**Excerpted text:**
* start *

Recently, Ellie, a one time raw vegan for 6 months in 2008, attended a Love & Vegetables pop-up dinner hosted by Michael’s Genuine Miami line cook Keith Kalmanowicz. This is no ordinary pop-up, and not just because it happens to be vegan, nor because it is hosted in Little Haiti, the last place you’d expect the of-the-moment trend in foodie dining to crop up. “Love & Vegetables is magic and the amount of passion that the chefs have for food is mirrored by the level of consciousness put into every aspect of the dinner,” she explained. “The sweetness and pure joy that the chefs have towards each other and the sanctuary where it takes place is simply a pleasure to witness. And not in any of the time I was vegan did I have food as dynamic and delicious as was served.” Wait that’s peachy, but… a sanctuary? I had to get to the bottom of this, and start at the source, like we usually do here. And that was Keith. Keith, the line cook, who pays a visit to Omar in our back office on 39th street like clockwork each week, accounting for his visits to the market. Keith who I witness putting out the soup special the days I make it to lunch pre-shift.
Like most stories, there are those things at the surface, and then the juicy middles. This is one of those stories. I learned more from interviewing Keith about how our kitchen functions than I have in a longer time than I am willing to admit. Here’s why.
Me: When did you start working for us and how did you find us?
Keith: I first heard of Chef Michael Schwartz when I watched the Michael’s Genuine episode of “After Hours with Daniel.” After watching the episode, I knew I would work for Chef Michael someday. I liked his fresh and simple approach to food. And, I like the fact he didn’t seem like a douchebag — he seemed like a cool dude from whom I could learn a lot.
I was previously employed at BLT Steak at the Betsy Ross Hotel working under Chef Sam Gorenstein, who use to be Michael’s sous chef. After 18 months for working Chef Sam, I asked him to recommend me to Michael. I was hired in September 2011, to work at Harry’s Pizzeria, as line/pizza cook. After working at Harry’s for two months, they asked me to stage at Michael’s. I was offered my new (current) job that afternoon.
Describe your position here – you are line cook but you are also responsible for visiting the market?

* end *

**Written request a:** In the listing below, repeat word for word the lines from the one containing "order: Ericales" up to and including the one containing "genus: Melanerpes".

**Records for the exercise:**
* start *

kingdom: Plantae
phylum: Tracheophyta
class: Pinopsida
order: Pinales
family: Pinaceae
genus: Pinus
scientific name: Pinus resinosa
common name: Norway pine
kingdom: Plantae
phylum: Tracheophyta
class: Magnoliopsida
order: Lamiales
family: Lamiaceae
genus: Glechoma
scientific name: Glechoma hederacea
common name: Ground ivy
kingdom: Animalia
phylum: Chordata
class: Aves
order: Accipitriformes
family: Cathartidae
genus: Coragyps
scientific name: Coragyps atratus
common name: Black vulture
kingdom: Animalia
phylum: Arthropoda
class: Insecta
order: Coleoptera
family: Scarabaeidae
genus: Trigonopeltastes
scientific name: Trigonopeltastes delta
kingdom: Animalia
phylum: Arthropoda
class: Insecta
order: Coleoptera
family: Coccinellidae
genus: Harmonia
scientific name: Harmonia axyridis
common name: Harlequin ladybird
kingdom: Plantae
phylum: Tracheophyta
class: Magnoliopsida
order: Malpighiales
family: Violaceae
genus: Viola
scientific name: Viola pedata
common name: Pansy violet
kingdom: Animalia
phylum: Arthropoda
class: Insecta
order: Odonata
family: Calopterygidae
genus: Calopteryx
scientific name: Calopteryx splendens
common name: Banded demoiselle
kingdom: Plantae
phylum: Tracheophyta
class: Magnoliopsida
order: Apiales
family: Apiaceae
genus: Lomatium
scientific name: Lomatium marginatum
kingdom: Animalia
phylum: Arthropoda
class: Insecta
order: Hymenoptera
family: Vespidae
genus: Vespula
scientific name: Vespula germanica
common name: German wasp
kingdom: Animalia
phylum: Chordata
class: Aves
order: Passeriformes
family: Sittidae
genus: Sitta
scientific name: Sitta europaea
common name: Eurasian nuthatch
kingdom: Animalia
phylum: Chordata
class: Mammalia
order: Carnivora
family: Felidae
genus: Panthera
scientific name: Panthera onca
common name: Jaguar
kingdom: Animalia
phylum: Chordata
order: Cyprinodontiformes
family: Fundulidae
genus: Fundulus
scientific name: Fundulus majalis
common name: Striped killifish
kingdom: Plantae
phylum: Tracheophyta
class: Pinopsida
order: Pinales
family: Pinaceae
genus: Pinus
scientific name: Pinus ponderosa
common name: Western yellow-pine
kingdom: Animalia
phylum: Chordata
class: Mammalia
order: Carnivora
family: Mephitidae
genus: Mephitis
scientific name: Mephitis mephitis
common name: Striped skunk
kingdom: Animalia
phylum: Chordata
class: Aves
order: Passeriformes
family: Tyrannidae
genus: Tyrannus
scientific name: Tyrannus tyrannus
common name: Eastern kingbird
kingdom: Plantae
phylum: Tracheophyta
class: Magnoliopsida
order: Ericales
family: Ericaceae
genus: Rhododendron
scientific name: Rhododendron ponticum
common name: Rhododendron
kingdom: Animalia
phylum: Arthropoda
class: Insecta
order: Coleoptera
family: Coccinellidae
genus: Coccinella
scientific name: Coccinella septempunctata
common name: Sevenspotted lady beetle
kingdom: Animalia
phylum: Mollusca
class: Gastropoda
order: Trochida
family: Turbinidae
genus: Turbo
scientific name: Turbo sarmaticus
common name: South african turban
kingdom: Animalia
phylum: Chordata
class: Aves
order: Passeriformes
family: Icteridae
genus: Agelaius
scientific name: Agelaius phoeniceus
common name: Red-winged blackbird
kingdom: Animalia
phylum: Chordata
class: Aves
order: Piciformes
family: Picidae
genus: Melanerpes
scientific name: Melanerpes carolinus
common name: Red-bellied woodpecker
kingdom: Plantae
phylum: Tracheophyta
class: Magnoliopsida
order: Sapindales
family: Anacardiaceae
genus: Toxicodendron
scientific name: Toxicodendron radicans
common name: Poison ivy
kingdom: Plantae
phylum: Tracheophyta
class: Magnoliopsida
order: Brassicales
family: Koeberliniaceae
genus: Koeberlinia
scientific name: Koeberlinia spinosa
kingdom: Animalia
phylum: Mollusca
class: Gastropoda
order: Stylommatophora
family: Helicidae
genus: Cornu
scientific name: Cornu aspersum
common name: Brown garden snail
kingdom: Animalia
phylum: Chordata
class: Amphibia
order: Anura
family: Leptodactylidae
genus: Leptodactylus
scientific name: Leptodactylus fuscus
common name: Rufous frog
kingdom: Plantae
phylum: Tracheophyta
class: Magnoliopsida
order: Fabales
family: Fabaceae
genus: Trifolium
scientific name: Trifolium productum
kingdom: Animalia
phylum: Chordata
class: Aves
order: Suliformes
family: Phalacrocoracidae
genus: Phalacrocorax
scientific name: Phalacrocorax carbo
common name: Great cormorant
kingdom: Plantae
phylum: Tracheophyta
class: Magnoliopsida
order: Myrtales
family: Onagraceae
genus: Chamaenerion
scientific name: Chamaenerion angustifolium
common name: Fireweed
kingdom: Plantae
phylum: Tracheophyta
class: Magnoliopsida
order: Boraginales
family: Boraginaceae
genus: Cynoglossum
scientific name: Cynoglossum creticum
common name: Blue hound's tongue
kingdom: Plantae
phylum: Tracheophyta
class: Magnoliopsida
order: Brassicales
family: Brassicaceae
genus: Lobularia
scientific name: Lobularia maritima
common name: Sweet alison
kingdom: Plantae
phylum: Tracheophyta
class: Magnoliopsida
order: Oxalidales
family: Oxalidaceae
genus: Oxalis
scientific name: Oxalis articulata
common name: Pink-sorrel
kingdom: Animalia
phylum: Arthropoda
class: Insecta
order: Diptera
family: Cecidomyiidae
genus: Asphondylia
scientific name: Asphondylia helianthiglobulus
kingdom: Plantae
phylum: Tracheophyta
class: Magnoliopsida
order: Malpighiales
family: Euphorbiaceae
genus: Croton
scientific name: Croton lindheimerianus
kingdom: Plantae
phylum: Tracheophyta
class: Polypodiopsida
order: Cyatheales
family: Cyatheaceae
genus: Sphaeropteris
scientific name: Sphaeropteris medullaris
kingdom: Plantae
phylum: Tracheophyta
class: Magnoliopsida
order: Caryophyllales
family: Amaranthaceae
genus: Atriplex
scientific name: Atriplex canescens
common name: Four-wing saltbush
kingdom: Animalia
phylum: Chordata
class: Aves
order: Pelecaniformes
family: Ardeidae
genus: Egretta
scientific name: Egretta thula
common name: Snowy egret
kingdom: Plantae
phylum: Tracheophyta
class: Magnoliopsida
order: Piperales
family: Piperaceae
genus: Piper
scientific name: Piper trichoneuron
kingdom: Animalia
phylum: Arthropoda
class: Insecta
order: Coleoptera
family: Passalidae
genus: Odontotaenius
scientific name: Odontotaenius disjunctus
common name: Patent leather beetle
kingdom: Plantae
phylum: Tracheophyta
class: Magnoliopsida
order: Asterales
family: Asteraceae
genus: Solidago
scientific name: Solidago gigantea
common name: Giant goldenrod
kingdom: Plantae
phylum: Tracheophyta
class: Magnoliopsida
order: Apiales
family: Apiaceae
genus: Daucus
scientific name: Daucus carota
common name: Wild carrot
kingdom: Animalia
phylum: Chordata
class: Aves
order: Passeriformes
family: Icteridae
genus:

* end *

**Written request b:**
Answer these questions from the excerpt about the Love & Vegetables pop-up dinner:
(i) For how long was Ellie a raw vegan?
(ii) Where did Keith work before he joined Chef Michael's team?
(iii) At which restaurant was Keith hired in September 2011?

**Exercise solution a:**
order: Ericales
family: Ericaceae
genus: Rhododendron
scientific name: Rhododendron ponticum
common name: Rhododendron
kingdom: Animalia
phylum: Arthropoda
class: Insecta
order: Coleoptera
family: Coccinellidae
genus: Coccinella
scientific name: Coccinella septempunctata
common name: Sevenspotted lady beetle
kingdom: Animalia
phylum: Mollusca
class: Gastropoda
order: Trochida
family: Turbinidae
genus: Turbo
scientific name: Turbo sarmaticus
common name: South african turban
kingdom: Animalia
phylum: Chordata
class: Aves
order: Passeriformes
family: Icteridae
genus: Agelaius
scientific name: Agelaius phoeniceus
common name: Red-winged blackbird
kingdom: Animalia
phylum: Chordata
class: Aves
order: Piciformes
family: Picidae
genus: Melanerpes

**Exercise solution b:**
(i) Six months, in 2008.
(ii) At BLT Steak at the Betsy Ross Hotel, under Chef Sam Gorenstein.
(iii) Harry's Pizzeria, as a line/pizza cook.